Display each line in the records below that contains the word "barcode", copying every such line in full.
========================
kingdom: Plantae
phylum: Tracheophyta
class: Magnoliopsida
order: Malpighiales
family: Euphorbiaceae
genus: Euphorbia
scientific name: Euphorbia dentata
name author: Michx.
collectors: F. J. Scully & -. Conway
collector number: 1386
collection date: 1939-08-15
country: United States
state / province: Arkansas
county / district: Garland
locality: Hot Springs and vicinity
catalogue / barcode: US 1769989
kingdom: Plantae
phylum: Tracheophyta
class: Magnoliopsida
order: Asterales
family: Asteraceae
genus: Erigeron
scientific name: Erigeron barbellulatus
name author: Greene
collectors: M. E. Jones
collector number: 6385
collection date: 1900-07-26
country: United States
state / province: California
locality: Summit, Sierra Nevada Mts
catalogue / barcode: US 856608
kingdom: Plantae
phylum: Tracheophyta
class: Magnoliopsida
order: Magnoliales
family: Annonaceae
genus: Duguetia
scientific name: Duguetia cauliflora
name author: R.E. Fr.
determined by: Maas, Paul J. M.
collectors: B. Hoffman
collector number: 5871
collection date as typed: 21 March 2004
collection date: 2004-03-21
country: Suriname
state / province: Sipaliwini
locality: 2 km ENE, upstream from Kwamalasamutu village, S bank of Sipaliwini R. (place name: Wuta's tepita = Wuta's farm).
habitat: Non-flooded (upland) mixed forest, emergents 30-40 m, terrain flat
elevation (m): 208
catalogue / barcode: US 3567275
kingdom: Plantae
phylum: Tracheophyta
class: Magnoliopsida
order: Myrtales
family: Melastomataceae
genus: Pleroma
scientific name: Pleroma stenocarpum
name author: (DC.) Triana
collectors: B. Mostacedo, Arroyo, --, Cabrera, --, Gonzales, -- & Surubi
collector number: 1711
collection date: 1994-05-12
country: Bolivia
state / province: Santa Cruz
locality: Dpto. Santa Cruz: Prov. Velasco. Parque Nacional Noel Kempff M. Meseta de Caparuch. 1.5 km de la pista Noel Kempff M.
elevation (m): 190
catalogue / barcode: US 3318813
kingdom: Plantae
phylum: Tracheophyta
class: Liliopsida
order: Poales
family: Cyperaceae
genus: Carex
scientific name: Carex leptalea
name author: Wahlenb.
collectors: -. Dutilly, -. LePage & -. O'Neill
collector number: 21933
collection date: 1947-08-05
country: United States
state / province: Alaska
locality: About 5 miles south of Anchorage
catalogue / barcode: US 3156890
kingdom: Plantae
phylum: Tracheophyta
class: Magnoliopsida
========================
COMPLETE OUTPUT:
catalogue / barcode: US 1769989
catalogue / barcode: US 856608
catalogue / barcode: US 3567275
catalogue / barcode: US 3318813
catalogue / barcode: US 3156890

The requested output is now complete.